= DOCUMENT EXCERPT =
▬▬▬
Same model. Completely different architecture. Measurably different results.


Key Results

Context Vanilla RLM Winner
4K-8K 100% 100% Tie (both fit in KV cache)
16K 100% 67% Vanilla (RLM code quality issue)
32K 33% 33% Tie (KV cache truncation begins)
64K 33% 67% RLM (vanilla is blind, RLM finds it)
128K 0% -- RLM (vanilla completely fails)

RLM advantage emerges at 32K+ where Ollama's KV cache truncates vanilla's context. RLM is unaffected because it searches the full document via REPL code.


Project Structure

RLM/
|-- src/
|   |-- rlm/                        # Core RLM engine
|   |   |-- clients/
|   |   |   |-- base.py             # BaseLLMClient (abstract)
|   |   |   |-- ollama.py           # OllamaClient -- HTTP to Ollama
|   |   |-- repl.py                 # LocalREPL -- exec-based REPL
|   |   |-- rlm_repl.py             # RLM_REPL -- full recursive loop
|   |-- baseline/
|   |   |-- vanilla_llm.py          # VanillaLLM -- direct context inference
|   |-- benchmarks/
|   |   |-- niah.py                 # Needle in a Haystack generator
|   |   |-- long_doc_qa.py          # Long Document QA generator
|   |-- comparison/
|   |   |-- runner.py               # Run vanilla + RLM, save JSONL
|   |   |-- eval.py                 # Score results
|   |-- training/                   # Phase 4: SFT + RL training
|       |-- muon.py                 # Muon optimizer (Newton-Schulz)
▬▬▬
= ENTRIES PROVIDED =
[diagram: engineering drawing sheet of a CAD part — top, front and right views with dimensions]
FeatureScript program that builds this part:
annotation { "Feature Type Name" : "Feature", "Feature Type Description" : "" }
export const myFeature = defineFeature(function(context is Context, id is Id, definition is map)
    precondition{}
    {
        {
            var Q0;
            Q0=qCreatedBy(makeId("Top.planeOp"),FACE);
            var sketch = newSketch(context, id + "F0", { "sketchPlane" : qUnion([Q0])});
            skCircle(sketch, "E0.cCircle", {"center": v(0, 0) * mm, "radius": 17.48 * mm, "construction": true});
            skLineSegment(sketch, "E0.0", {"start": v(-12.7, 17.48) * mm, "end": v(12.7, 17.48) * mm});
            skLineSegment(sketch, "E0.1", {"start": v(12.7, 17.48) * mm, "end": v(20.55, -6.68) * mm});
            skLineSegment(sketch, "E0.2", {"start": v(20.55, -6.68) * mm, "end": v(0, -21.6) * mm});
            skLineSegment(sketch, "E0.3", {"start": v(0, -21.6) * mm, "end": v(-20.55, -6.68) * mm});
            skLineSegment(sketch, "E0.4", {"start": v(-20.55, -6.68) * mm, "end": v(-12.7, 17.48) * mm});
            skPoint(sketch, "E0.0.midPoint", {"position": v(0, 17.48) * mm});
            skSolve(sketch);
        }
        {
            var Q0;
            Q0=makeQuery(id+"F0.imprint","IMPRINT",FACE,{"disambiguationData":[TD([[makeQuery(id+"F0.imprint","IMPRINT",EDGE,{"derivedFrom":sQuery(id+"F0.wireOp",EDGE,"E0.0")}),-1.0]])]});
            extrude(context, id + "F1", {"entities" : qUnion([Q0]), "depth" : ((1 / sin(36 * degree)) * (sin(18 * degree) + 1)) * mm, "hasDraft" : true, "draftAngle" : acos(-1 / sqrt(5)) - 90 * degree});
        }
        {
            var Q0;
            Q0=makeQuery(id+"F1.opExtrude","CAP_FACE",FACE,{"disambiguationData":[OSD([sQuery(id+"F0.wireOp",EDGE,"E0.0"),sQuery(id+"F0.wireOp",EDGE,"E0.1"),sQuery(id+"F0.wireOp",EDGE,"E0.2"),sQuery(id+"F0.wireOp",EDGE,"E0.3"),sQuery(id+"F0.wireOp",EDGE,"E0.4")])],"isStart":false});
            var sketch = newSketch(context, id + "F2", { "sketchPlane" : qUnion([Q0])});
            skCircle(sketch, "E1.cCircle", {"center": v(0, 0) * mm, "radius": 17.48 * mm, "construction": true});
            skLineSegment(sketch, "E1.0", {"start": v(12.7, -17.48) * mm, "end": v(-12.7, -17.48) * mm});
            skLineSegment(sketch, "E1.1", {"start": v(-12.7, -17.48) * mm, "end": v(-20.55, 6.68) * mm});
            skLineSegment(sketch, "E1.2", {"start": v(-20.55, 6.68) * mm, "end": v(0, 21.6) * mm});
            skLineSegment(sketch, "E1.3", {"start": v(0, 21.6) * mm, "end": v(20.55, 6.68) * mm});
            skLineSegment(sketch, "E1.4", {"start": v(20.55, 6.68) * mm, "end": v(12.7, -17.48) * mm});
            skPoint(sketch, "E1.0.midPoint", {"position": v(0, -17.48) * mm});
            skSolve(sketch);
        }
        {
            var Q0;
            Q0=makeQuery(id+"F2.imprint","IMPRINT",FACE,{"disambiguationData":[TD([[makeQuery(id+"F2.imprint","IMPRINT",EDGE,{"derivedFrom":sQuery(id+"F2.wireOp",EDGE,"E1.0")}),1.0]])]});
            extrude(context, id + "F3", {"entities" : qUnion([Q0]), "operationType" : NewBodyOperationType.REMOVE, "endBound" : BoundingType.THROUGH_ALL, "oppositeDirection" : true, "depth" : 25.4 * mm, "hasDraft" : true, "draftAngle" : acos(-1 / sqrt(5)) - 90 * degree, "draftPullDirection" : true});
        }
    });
▬▬▬
= PROBLEM TO SOLVE =
Transcribe the complete excerpt on RLM benchmark results and project structure, reproducing every character and line faithfully. None of the entries is needed for this work.

= WRITTEN RESPONSE =
Same model. Completely different architecture. Measurably different results.


Key Results

Context Vanilla RLM Winner
4K-8K 100% 100% Tie (both fit in KV cache)
16K 100% 67% Vanilla (RLM code quality issue)
32K 33% 33% Tie (KV cache truncation begins)
64K 33% 67% RLM (vanilla is blind, RLM finds it)
128K 0% -- RLM (vanilla completely fails)

RLM advantage emerges at 32K+ where Ollama's KV cache truncates vanilla's context. RLM is unaffected because it searches the full document via REPL code.


Project Structure

RLM/
|-- src/
|   |-- rlm/                        # Core RLM engine
|   |   |-- clients/
|   |   |   |-- base.py             # BaseLLMClient (abstract)
|   |   |   |-- ollama.py           # OllamaClient -- HTTP to Ollama
|   |   |-- repl.py                 # LocalREPL -- exec-based REPL
|   |   |-- rlm_repl.py             # RLM_REPL -- full recursive loop
|   |-- baseline/
|   |   |-- vanilla_llm.py          # VanillaLLM -- direct context inference
|   |-- benchmarks/
|   |   |-- niah.py                 # Needle in a Haystack generator
|   |   |-- long_doc_qa.py          # Long Document QA generator
|   |-- comparison/
|   |   |-- runner.py               # Run vanilla + RLM, save JSONL
|   |   |-- eval.py                 # Score results
|   |-- training/                   # Phase 4: SFT + RL training
|       |-- muon.py                 # Muon optimizer (Newton-Schulz)